O panorama das evidências destaca áreas onde a investigação está em curso e a certeza permanece baixa. Uma limitação significativa é a dependência de estudos mais antigos para certas conclusões de elevado impacto, o que significa que a qualidade da evidência varia entre os estudos quando considerados os padrões modernos. Os resultados foram mistos em ensaios que compararam diferentes durações de tratamento para a faringite estreptocócica, particularmente no que diz respeito à taxa de erradicação bacteriana total. Ainda estão a surgir dados relativos à eficácia comparativa do Microfen face a outros agentes anti-infeciosos orais.

Perguntas frequentes (FAQ)

Questões frequentes sobre o Microfen (FAQ)

P: O Microfen contém lactose?

As informações oficiais sobre o Microfen indicam que a formulação padrão em comprimidos contém lactose como excipiente (ingrediente inativo). Recomenda-se que os indivíduos com intolerância conhecida a certos açúcares consultem a lista completa de componentes no folheto informativo. A documentação do fabricante disponibiliza esta informação detalhada sobre a composição do medicamento.

P: O Microfen pode ser tomado com o estômago vazio?

Os documentos regulamentares referem que o Microfen está geralmente aprovado para ser utilizado com ou sem alimentos. No entanto, a ingestão juntamente com alimentos ou leite pode estar associada a uma menor incidência de desconforto gástrico.
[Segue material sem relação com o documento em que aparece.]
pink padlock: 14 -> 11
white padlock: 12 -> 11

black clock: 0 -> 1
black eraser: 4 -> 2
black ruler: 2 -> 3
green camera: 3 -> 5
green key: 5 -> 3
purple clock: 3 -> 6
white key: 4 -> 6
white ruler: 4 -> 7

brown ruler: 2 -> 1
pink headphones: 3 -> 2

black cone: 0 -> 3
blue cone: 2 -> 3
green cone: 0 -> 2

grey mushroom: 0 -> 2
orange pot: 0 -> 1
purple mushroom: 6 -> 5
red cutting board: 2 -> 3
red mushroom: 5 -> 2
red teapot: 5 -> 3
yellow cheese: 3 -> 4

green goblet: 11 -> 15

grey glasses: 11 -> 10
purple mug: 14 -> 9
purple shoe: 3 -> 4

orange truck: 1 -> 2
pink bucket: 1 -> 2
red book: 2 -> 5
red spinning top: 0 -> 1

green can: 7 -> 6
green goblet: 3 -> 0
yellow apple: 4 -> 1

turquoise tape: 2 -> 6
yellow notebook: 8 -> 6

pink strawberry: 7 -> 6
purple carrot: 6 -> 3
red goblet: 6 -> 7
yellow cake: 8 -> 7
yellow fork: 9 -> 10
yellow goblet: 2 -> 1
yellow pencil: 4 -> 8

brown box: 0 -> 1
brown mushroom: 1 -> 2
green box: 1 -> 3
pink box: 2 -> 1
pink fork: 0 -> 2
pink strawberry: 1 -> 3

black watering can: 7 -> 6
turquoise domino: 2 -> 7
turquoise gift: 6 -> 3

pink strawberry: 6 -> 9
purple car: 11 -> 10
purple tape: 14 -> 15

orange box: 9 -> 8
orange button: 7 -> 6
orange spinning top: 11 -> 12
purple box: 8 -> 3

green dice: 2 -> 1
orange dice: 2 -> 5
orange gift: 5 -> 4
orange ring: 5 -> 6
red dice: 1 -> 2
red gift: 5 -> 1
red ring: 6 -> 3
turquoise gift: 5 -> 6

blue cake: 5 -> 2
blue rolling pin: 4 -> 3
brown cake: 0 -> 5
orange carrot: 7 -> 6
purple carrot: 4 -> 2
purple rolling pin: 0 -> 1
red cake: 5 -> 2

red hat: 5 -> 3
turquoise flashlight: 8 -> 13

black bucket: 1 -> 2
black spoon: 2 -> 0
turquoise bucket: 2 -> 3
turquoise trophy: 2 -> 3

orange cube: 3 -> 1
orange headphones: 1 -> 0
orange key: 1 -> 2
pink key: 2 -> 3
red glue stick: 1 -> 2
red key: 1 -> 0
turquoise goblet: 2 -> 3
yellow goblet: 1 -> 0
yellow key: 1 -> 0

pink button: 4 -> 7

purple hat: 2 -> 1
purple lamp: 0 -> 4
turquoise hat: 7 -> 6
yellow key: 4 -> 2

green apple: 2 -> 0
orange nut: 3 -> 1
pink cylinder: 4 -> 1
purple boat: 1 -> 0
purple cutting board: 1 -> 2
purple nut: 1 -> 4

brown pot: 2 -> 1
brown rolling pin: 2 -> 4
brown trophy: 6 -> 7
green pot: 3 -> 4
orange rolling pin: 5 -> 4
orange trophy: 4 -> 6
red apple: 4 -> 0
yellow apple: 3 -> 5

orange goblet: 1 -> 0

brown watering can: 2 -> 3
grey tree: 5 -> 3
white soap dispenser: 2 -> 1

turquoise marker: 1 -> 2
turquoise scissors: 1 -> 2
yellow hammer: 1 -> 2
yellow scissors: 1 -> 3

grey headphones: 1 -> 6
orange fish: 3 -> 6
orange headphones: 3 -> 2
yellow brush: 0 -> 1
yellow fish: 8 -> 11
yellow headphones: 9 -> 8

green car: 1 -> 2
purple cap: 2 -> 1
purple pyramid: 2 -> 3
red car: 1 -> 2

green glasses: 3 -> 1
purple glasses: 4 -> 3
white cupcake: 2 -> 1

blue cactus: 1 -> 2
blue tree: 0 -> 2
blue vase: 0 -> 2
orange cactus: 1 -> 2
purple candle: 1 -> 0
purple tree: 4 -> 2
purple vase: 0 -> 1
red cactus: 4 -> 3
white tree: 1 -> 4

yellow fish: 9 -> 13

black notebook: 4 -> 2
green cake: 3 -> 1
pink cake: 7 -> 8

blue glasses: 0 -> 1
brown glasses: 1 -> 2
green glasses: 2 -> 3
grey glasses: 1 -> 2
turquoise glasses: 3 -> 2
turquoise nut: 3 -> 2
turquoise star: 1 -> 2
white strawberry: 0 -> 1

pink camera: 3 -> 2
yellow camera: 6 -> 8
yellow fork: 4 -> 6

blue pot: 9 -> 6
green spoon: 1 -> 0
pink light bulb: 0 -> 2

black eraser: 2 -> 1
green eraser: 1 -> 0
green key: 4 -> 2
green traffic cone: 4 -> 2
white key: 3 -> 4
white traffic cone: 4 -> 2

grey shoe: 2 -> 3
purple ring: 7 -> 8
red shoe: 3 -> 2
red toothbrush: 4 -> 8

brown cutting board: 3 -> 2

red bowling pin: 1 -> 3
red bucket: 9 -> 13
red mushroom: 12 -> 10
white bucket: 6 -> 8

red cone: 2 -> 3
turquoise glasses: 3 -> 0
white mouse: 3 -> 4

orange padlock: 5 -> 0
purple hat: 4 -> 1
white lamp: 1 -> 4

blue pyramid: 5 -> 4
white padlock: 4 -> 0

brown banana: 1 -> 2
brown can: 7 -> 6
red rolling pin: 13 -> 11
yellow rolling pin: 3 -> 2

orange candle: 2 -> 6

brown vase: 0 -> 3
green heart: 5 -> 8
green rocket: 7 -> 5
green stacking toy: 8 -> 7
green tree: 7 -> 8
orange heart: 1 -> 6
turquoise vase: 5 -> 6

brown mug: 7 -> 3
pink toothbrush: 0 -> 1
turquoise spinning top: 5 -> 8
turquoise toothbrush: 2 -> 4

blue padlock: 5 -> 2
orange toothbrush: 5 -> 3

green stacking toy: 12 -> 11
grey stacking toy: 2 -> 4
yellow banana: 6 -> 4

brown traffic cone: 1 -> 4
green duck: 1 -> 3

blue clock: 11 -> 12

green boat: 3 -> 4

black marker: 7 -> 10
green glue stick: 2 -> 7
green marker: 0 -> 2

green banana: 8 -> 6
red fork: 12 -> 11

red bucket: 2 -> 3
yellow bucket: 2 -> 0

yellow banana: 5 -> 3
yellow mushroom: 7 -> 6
As orientações oficiais recomendam o cumprimento rigoroso da frequência de administração prescrita.

P: O que devo fazer se me esquecer de uma dose de Microfen?

De acordo com as informações oficiais do produto, caso se esqueça de uma dose, esta pode ser tomada assim que se lembrar. Se estiver quase na hora da dose seguinte programada, a dose esquecida deve ser ignorada por completo. É oficialmente aconselhado não tomar uma dose dupla para compensar uma dose que não foi tomada.

P: O Microfen é adequado para doentes com problemas renais?

Estudos e informações oficiais indicam que o Microfen é contraindicado (não recomendado) para doentes com insuficiência renal grave ou certos tipos de doença renal. Para aqueles com insuficiência renal menos grave, podem ser necessários ajustes específicos na dosagem, devendo o plano de ação ser determinado por um profissional de saúde. As diretrizes oficiais descrevem critérios de exclusão específicos para estes casos.

Como Microfen deve ser armazenado e descartado?

O armazenamento e a eliminação do Microfen (Fenoximetilpenicilina) devem seguir rigorosamente as condições especificadas na rotulagem regulamentar.

Requisitos de Armazenamento

Forma do Produto Limite de Temperatura Proteção e Embalagem
Comprimidos/Cápsulas/Pó Conservar abaixo de 25 °C (ou 30 °C, dependendo da rotulagem regional). Manter na embalagem original, ao abrigo da humidade e do calor excessivo.
Solução após reconstituição Conservar no frigorífico (2 °C a 8 °C). Não congelar. Deve ser eliminada após 7 a 14 dias (o período varia consoante a dosagem) de refrigeração.

Manuseamento e Eliminação

O medicamento deve ser mantido fora da vista e do alcance das crianças. O Microfen não utilizado ou fora do prazo de validade não deve ser eliminado na canalização ou no lixo doméstico, de forma a prevenir a contaminação ambiental. As instruções regulamentares especificam a devolução do produto não utilizado a um farmacêutico ou a utilização de sistemas de recolha de resíduos para a sua eliminação oficial.

Atenção! Sempre consulte um médico ou farmacêutico antes de usar pílulas ou medicamentos.